TFF, Torino film festival numero 32, il primo diretto in «assolo« da Emanuela Martini che ha preso la guida della rassegna senza il direttore regista a partire da questa edizione. Paolo Virzì, ultimo in ordine di arrivo dopo Moretti e Amelio, è rimasto come «guest» con una selezione di «Diritti&rovesci» tutta italiana e tutta femminile. Dove troviamo tra gli altri il nuovo film di Wilma Labate, Qualcosa di noi, ritratto in prima persona di una prostituta, e Il viaggio di Marco Cavallo di Erika Rossi (insieme a Giuseppe Tedeschi), in cui si segue il cavallo di legno e cartapesta simbolo delle lotte di Basaglia a Trieste contro il manicomio, tornato in cammino per denunciare lo stato dei manicomi criminali in Italia oggi.

La direzione del Festival rimane la stessa: il concorso dedicato ai giovani registi, che per l’Italia quest’anno scommette sul documentario con un «novissimo», Davide Maldi, e il suo Frastuono, romanzo di formazione adolescente attraverso la musica, techno e punk. Più conosciuta è invece Eleonora Danco, attrice, regista di teatro, bravissima nei suo monologhi sfacciatamente personali, che è passata dietro alla macchina da presa.
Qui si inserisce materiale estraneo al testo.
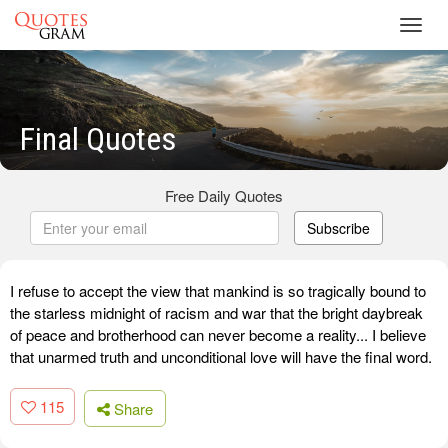
Toggl
navig
Final Quotes
Free Daily Quotes
Subscribe
I refuse to accept the view that mankind is so tragically bound to
the starless midnight of racism and war that the bright daybreak
of peace and brotherhood can never become a reality... I believe
that unarmed truth and unconditional love will have the final word.
115
Share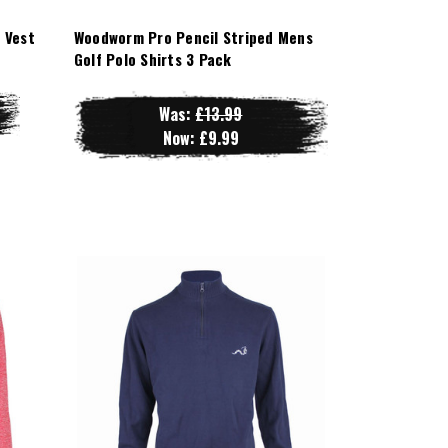
 Vest
Woodworm Pro Pencil Striped Mens
Golf Polo Shirts 3 Pack
Was:
£13.99
Now:
£9.99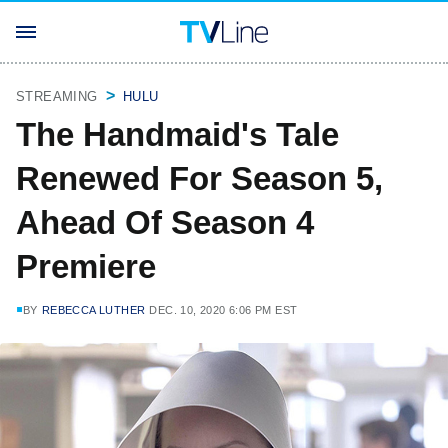
STREAMING
HULU
The Handmaid's Tale
Renewed For Season 5,
Ahead Of Season 4
Premiere
BY
REBECCA LUTHER
DEC. 10, 2020 6:06 PM EST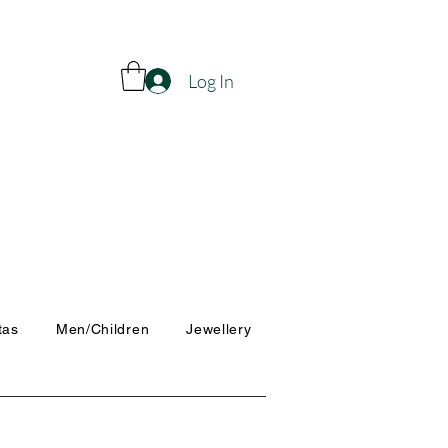
Log In
tas
Men/Children
Jewellery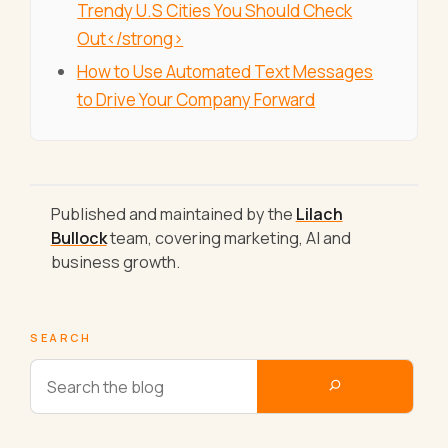
Trendy U.S Cities You Should Check
Out</strong>
How to Use Automated Text Messages
to Drive Your Company Forward
Published and maintained by the
Lilach
Bullock
team, covering marketing, AI and
business growth.
SEARCH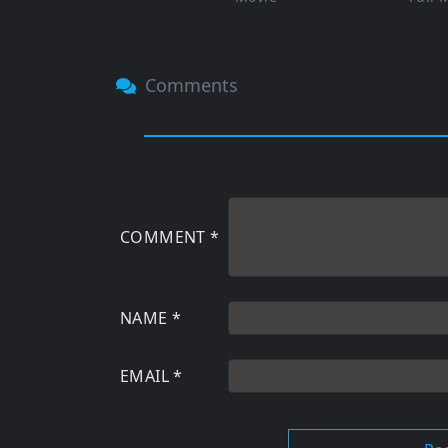
Comments
COMMENT
*
NAME
*
EMAIL
*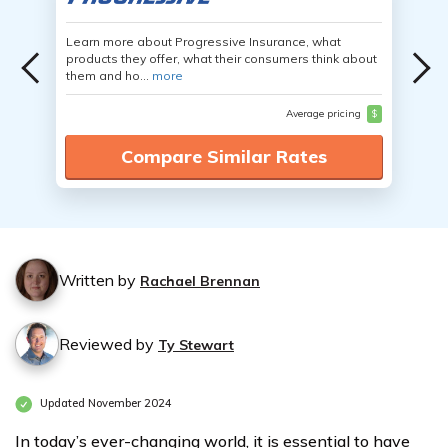
Learn more about Progressive Insurance, what
products they offer, what their consumers think about
them and ho...
more
Average pricing
$
Compare Similar Rates
Written by
Rachael Brennan
Reviewed by
Ty Stewart
Updated November 2024
In today’s ever-changing world, it is essential to have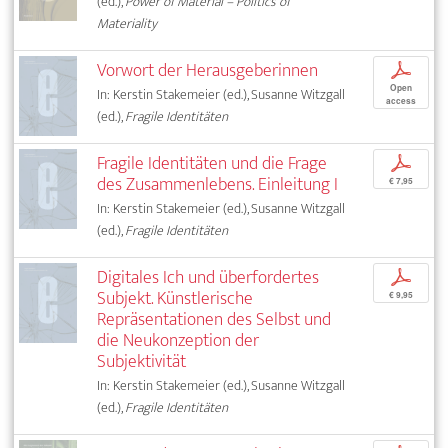
(ed.),
Power of Material – Politics of
Materiality
Vorwort der Herausgeberinnen
p
Open
In: Kerstin Stakemeier (ed.), Susanne Witzgall
access
(ed.),
Fragile Identitäten
Fragile Identitäten und die Frage
p
des Zusammenlebens. Einleitung I
€ 7,95
In: Kerstin Stakemeier (ed.), Susanne Witzgall
(ed.),
Fragile Identitäten
Digitales Ich und überfordertes
p
Subjekt. Künstlerische
€ 9,95
Repräsentationen des Selbst und
die Neukonzeption der
Subjektivität
In: Kerstin Stakemeier (ed.), Susanne Witzgall
(ed.),
Fragile Identitäten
N-Capace è un ritratto di donna, e leggendo la sinossi fa pensare alle sue storie sul palcoscenico popolate di figure stravaganti, disperate sempre con lucida ironia.
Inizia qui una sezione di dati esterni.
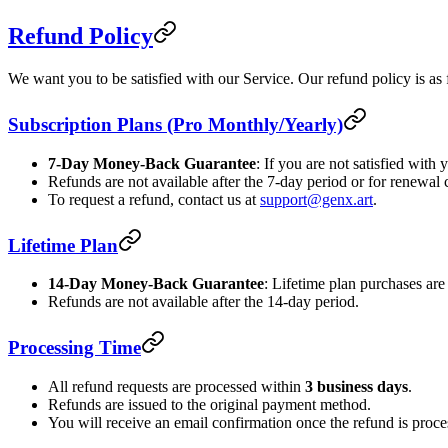
Refund Policy
We want you to be satisfied with our Service. Our refund policy is as 
Subscription Plans (Pro Monthly/Yearly)
7-Day Money-Back Guarantee
: If you are not satisfied with
Refunds are not available after the 7-day period or for renewal 
To request a refund, contact us at
support@genx.art
.
Lifetime Plan
14-Day Money-Back Guarantee
: Lifetime plan purchases are 
Refunds are not available after the 14-day period.
Processing Time
All refund requests are processed within
3 business days
.
Refunds are issued to the original payment method.
You will receive an email confirmation once the refund is proce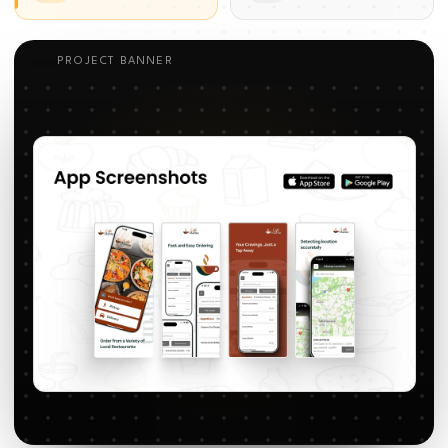
PROJECT BANNER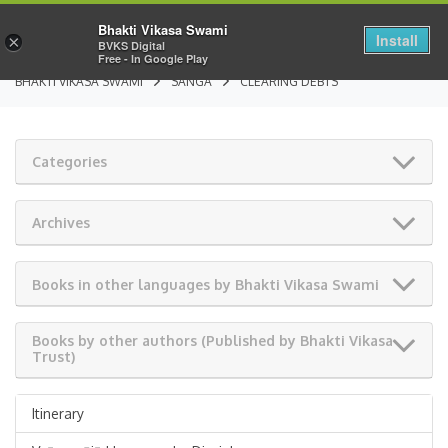
Bhakti Vikasa Swami
Install
×
BVKS Digital
Free - In Google Play
BHAKTI VIKASA SWAMI
SANGA
CLEARING DEBTS
Categories
Archives
Books in other languages by Bhakti Vikasa Swami
Books by other authors (Published by Bhakti Vikasa
Trust)
Itinerary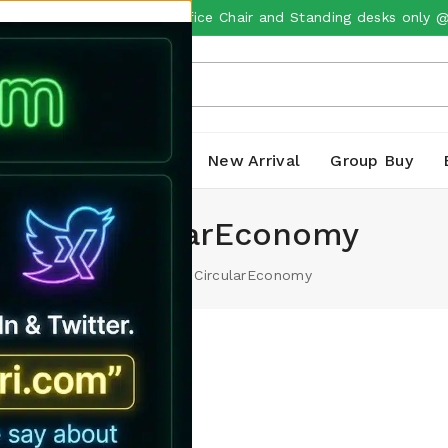
m Imported Ergonomic office Chair and Standing desks only 
ts
Laptops
Sale
New Arrival
Group Buy
CircularEconomy
Home
/
CircularEconomy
In gara troviamo poi Jean-Charles Hue e il suo Mange tes morts, visto alla Quinzaine di Cannes, adorato dalla critica d’oltralpe: una famiglia rom, una festa, un road movie fuori dalle convenzioni. Dalla Francia arriva anche Virgil Vernier, lo avevamo scoperto con Orléans, Mercuriales (anch’esso viene da Cannes, era alle proiezioni Acid, prezioso serbatoio di scoperte) che è il suo lungometraggio d’esordio (sostenuto produttivamente dal Torino film lab) è un progetto ambizioso, in cui il regista percorre lo spazio urbano nel paesaggio di presente e passato, la Parigi sospesa della Defense, e delle torri gemelle, le Mercuriales del titolo, intrecciandoli all’amicizia di due ragazze.
Tra le anteprime, nella Festa mobile, il Tff sfodera il nuovo Woody Allen Magic in the Moonlight – in sala il 4 dicembre – ma anche il magnifico La chambre bleu di Mathieu Amalric e il doc di Debra Granik (Winter’s Bone) Stray Dog, ritratto di un biker americano in viaggio verso il Vietnam Memorial.

Sezione a parte è quella del Tff Doc curata da Davide Oberto, una selezione di documentari italiani e internazionali che lavorano sul confine, destrutturando l’idea stessa di «genere». La Storia diventa allora diario personale come in Endless Escape, Eternal Return di Harutyun Khachatryan, armeno (è anche il direttore del Festival dell’Albicocca di Yerevan), che narra vite in fuga dai regimi e dalle guerra, seguendo gli armeni che sono partiti dal loro paese, che si sono rifugiati in luoghi remoti, e mentre il tempo scorre, vediamo il terremoto dell’88, la guerra Nagorno-Karabak, la fine dell’Unione sovietica. L’oggi appare straniero, qualcosa si è perduto per sempre. Branco Sai preto fica di Adirley Queiròs mostra i paradossi del Brasile, violenza, repressione la lotta per risarcire chi nell’aggressione della polizia è rimasto sulla sedia a rotelle.

La sezione di ricerca Onde, curata da Massimo Causo, presenta un omaggio a Josephine Decker, artista e cineasta lanciata dal Forum nella scorsa Berlinale, che nel suo lavoro cita il camp mischiando generi come in un collage (po’ sopravvalutata) di erotismo, horror familiare, incesti, provocazione del desiderio. La selezione è molto varia – ma questa sembra essere la cifra di tutto il Festival che mette tante cose insieme, troppe con un effetto da contenitore. In Onde c’è anche il nuovo film dello scatenato Tonino de Bernardi, si chiama Jour et Nuit delle donne e degli uomini perduti (è un titolista geniale) e narra di vagabondaggi emozionali tra la Grecia e Parigi con Lou Castel e Joana Preis.